- **Da svolgere**
Prosegui l'intervista a Simone Massi su "L'attesa del maggio", riprendendo subito dopo l'ultima domanda riportata.

- **Estratto della fonte**
+++
La Writers Guild Italia è nata con il preciso intento di valorizzare e di far rispettare, sotto ogni aspetto, il lavoro professionale degli sceneggiatori e quindi anche la loro immagine pubblica. La sezione SCRITTO DA, sotto l’egida di WRITTEN BY, la prestigiosa rivista della WGAw, raccoglie e diffonde la voce degli sceneggiatori italiani, per tentare di supplire alla grande disattenzione con cui gli scrittori e le sceneggiature vengono penalizzati dalle comunicazioni dei festival e degli organi di informazione.
SCRITTORI A VENEZIA
Writers Guild Italia (WGI) incontra gli sceneggiatori italiani presenti con le loro opere alla 71° Mostra Internazionale d’Arte Cinematografica di Venezia (27 agosto-6 settembre)
Simone Massi è l’autore globale del cortometraggio d’animazione L’ATTESA DEL MAGGIO. Il corto sarà presentato fuori concorso nella sezione Orizzonti il 3 settembre 2014, alle 17.15 nella Sala Casinò. Massi è anche l’autore del manifesto della 71° edizione della Mostra, ispirato al film I 400 colpi di Truffaut.
L’attesa del maggio
scritto (e disegnato) da… SIMONE MASSI
1. Simone, ciao, ci racconti la storia di “L’attesa del maggio” in poche parole?
E l’attraversamento di una terra, la mia, e di un tempo, che invece mi ha preceduto.
2. Com’è nato il film? Cosa ti premeva raccontare?
L’idea iniziale era quella del viaggio di un disertore, volevo raccontare di un ritorno a casa.
3. Mi viene spontaneo farti una domanda ulteriore, tendenziosa: perché proprio questa storia? Ha qualcosa a che fare con un stato d’animo collettivo che senti in questo periodo o pensi che rispecchi solo una tua sensazione individuale che hai deciso di raccontare?
+++
- **Voci tratte da un dataset**
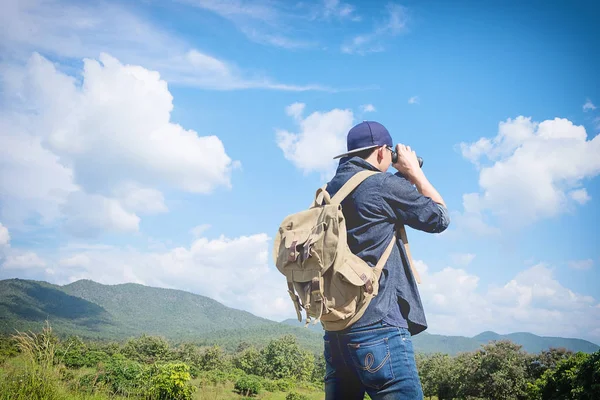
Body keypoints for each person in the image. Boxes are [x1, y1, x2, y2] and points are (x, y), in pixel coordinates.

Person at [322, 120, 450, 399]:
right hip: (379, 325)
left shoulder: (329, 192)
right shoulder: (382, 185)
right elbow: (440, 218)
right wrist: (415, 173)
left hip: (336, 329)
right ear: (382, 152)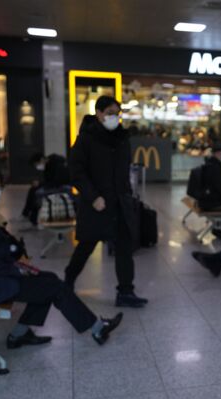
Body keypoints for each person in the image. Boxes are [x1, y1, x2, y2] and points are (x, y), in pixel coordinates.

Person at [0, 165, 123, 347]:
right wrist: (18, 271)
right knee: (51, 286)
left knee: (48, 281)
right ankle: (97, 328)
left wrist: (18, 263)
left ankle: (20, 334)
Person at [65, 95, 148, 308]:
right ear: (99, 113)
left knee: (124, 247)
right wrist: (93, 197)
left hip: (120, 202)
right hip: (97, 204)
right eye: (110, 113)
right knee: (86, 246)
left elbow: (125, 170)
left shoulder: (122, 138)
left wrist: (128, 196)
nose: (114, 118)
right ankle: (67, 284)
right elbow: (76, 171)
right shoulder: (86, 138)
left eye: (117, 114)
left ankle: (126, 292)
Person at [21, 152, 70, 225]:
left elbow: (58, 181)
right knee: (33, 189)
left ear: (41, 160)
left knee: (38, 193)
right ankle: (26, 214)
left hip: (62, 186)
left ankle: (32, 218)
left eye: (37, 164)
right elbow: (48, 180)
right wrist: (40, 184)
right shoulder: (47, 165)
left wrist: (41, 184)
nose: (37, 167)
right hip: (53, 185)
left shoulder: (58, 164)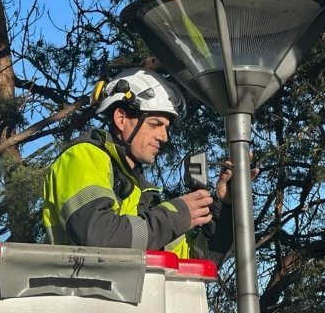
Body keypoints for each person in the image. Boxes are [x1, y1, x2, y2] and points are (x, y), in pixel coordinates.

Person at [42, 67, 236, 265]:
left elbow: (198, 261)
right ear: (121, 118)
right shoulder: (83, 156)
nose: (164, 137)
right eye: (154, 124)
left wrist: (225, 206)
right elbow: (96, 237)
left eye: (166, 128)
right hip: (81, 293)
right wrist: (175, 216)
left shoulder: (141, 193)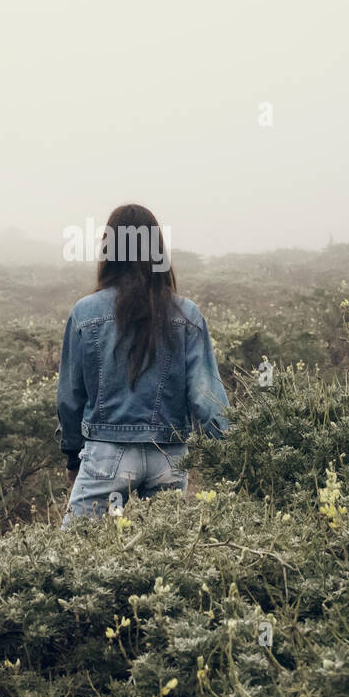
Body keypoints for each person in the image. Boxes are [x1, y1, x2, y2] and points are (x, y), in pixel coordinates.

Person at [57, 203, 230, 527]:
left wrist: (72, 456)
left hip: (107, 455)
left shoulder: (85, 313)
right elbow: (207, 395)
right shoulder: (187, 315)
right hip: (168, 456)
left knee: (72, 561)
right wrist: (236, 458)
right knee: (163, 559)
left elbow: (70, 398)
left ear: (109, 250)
+++
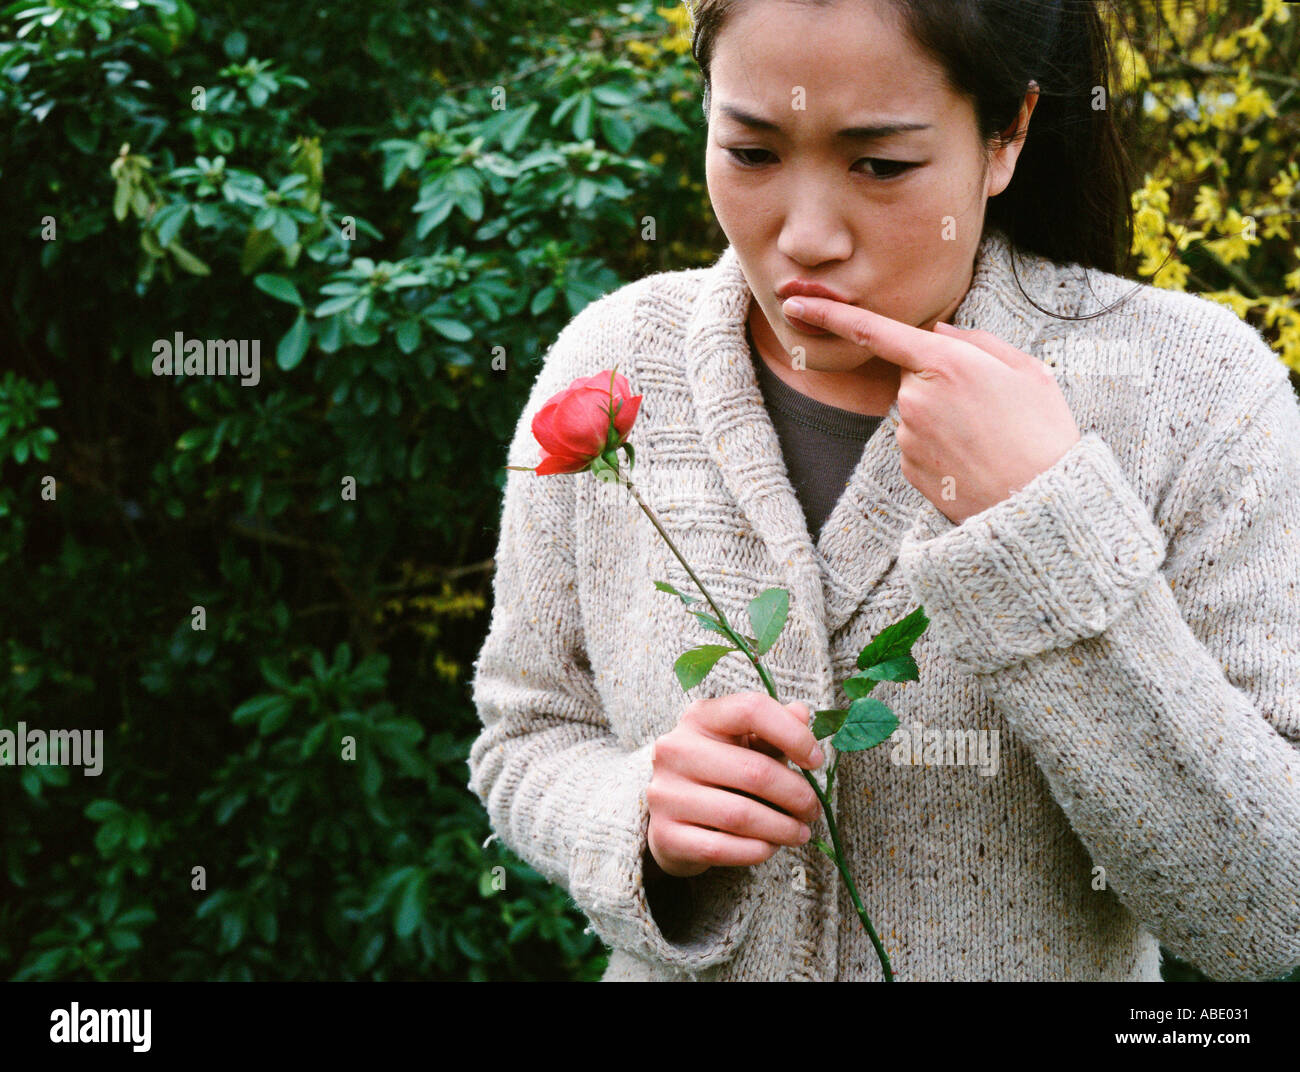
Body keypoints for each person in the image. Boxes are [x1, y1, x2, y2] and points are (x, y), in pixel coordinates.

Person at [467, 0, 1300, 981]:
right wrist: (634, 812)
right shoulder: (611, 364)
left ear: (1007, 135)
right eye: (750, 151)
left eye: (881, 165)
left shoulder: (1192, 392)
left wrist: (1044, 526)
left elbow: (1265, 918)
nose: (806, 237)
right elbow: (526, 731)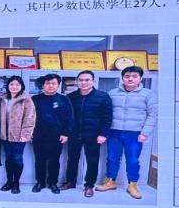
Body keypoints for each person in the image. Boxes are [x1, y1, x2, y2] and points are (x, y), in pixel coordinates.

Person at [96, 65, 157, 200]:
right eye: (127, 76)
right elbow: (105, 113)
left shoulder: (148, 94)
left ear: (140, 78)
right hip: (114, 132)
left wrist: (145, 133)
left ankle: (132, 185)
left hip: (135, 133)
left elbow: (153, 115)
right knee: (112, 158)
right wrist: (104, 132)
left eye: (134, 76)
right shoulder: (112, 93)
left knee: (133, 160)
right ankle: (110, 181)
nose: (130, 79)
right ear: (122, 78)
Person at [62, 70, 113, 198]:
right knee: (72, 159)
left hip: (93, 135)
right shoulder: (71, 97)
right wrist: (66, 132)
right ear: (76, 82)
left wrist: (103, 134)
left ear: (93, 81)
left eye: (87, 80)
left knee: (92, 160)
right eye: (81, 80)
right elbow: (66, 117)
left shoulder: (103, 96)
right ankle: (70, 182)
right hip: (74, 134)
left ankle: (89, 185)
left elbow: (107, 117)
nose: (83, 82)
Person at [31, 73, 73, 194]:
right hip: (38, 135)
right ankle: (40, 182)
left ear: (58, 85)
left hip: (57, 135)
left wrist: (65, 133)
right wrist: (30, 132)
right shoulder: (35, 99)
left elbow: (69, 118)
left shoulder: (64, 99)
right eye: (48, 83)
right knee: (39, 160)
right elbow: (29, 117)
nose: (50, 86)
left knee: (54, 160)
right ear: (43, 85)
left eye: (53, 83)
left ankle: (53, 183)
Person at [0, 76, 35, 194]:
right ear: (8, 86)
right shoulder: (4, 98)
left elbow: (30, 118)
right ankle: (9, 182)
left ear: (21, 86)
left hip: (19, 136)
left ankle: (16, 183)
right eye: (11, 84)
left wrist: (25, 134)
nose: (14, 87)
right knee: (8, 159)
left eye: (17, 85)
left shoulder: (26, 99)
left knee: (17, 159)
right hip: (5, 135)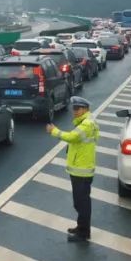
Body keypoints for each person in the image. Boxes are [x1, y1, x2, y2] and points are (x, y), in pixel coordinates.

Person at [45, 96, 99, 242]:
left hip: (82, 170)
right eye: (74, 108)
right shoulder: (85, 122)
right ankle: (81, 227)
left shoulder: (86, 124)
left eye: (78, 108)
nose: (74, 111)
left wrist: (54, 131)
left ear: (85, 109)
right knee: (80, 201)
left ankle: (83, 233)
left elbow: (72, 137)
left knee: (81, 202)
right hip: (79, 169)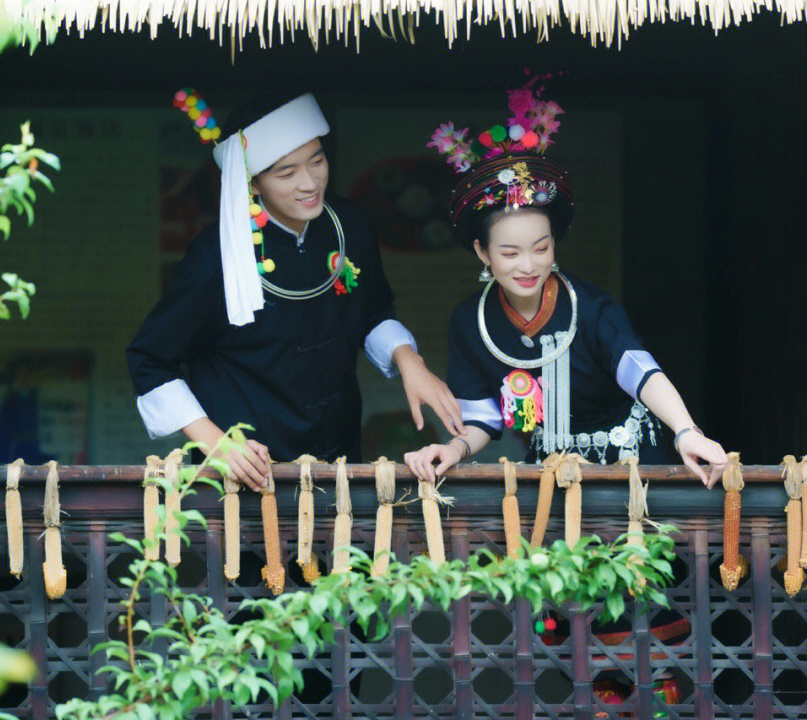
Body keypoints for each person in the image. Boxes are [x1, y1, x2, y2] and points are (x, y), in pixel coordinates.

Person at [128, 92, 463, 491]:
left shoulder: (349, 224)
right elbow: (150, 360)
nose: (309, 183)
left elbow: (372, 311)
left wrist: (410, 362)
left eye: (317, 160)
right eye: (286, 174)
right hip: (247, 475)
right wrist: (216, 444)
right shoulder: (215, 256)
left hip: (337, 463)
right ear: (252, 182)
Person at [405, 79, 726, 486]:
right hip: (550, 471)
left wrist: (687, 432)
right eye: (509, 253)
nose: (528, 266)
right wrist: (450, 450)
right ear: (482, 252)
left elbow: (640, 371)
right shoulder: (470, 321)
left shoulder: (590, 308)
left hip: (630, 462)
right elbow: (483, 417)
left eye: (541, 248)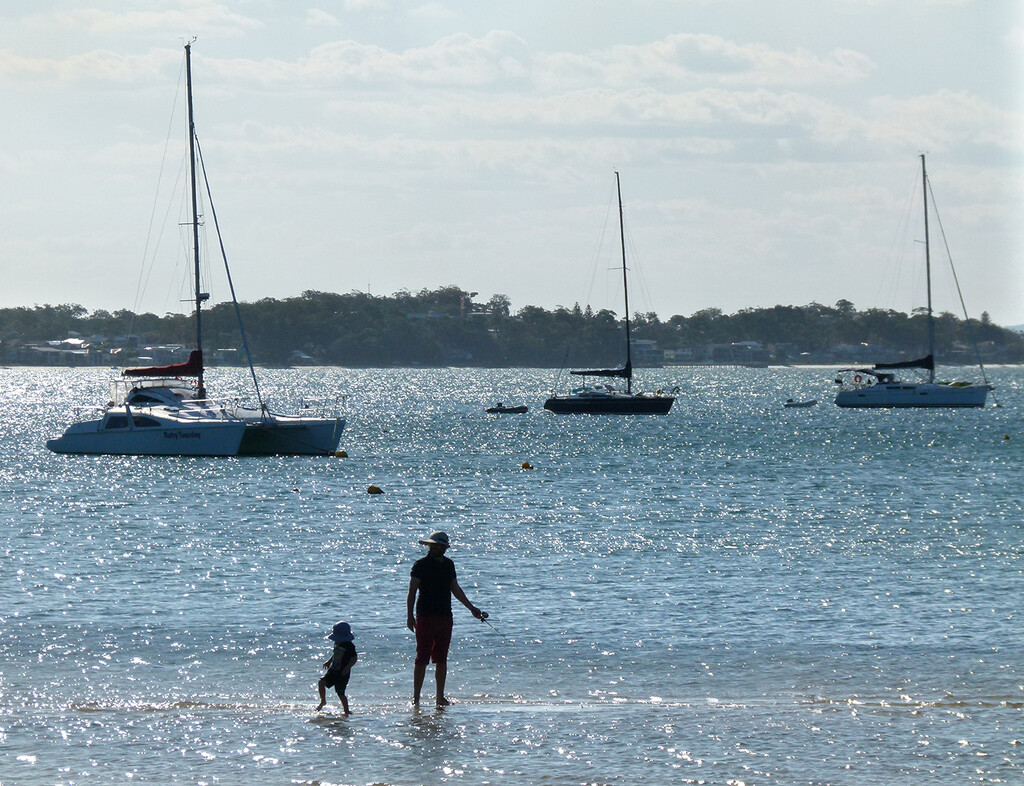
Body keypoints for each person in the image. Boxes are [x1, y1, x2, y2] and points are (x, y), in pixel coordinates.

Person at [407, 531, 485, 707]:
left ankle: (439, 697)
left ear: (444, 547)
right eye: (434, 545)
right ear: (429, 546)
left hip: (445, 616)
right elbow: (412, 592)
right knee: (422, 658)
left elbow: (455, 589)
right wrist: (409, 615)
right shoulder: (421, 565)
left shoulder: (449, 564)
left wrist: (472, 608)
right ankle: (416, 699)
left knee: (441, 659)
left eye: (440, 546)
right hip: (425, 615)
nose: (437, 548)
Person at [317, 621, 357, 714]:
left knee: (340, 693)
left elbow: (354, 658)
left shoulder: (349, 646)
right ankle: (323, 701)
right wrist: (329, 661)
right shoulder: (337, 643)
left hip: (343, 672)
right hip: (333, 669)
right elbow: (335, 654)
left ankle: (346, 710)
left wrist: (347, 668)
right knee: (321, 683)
+++
- **Esito del compito**
Le storie vengono senza preavviso e, quando succede, si cerca di capire se hanno bisogno di tempo per maturare. In questo caso non ho dovuto aspettare, ho potuto mettermi subito al lavoro e dargli una forma. Questo, insieme al titolo, mi fa pensare a un qualcosa che ha covato a lungo, segretamente, e che adesso si è sparso nell’aria. Ma è una sensazione, è difficile dire con precisione. Quello che so con certezza è che nel mio mestiere sono una mano e un’anima, e per fare un buon lavoro devo cercare di mettere da parte i pensieri e fidarmi: prendo la materia che mi arriva e la lavoro senza ragionamenti o calcoli.
4. Il tuo mezzo espressivo è l’animazione: quale peso dài all’elaborazione della storia nella creazione dei tuoi film? Esiste un lavoro di scrittura preliminare alla realizzazione?
Alla base delle mie animazioni ci sono sempre una parola e un’immagine e sono entrambe minuscole e indecifrabili, appuntate nel primo pezzo di carta che ho sottomano. Poi sviluppo entrambi, realizzo un piccolo soggetto e uno storyboard che in realtà servono unicamente per non perdere le prime idee. I tempi di lavorazione sono molto lunghi e le idee vere, quelle buone, vengono mentre animo. Le storie animate le devo lasciar libere di girare nella testa. Nel momento in cui decidessi di scriverle per bene diventerebbero racconti e mi rifiuterei poi di animarli. Nel mio caso si può dire che esiste un lavoro di scrittura disegnata.
5. Come per il resto della tua filmografia, hai ideato questo film da solo. E’ una scelta, una necessità?
Non me lo chiedo spesso, da vent’anni mi alzo e disegno, senza tante domande. Però credo che il lavorare da solo sia un qualcosa che mi porto dietro. Inizialmente, si pensa sempre a un piccolo sacrificio necessario e temporaneo per arrivare un giorno a un sostegno, a una produzione che ti permetta di lavorare in maniera professionale, con apparecchiature sofisticate e collaboratori. Ma, con gli anni, può succedere che a questo metodo di lavoro artigianale, grezzo, duro e in solitaria, non sappiamo più rinunciare e di realizzare che il piccolo sacrificio era per darci modo di capire, un giorno, il valore e la bellezza di quel che facciamo.
6. Ti è capitato mai di collaborare con qualcuno per l’elaborazione di una storia? Magari non per un tuo film, ma per il film di qualcun altro? Ad esempio ti è capitato di disegnare storyboard? O di realizzare un’animazione destinata a diventare parte di un lungometraggio? Se sì, che forma ha avuto la tua collaborazione con il regista o gli sceneggiatori? Se no, è una cosa che ti piacerebbe e perché?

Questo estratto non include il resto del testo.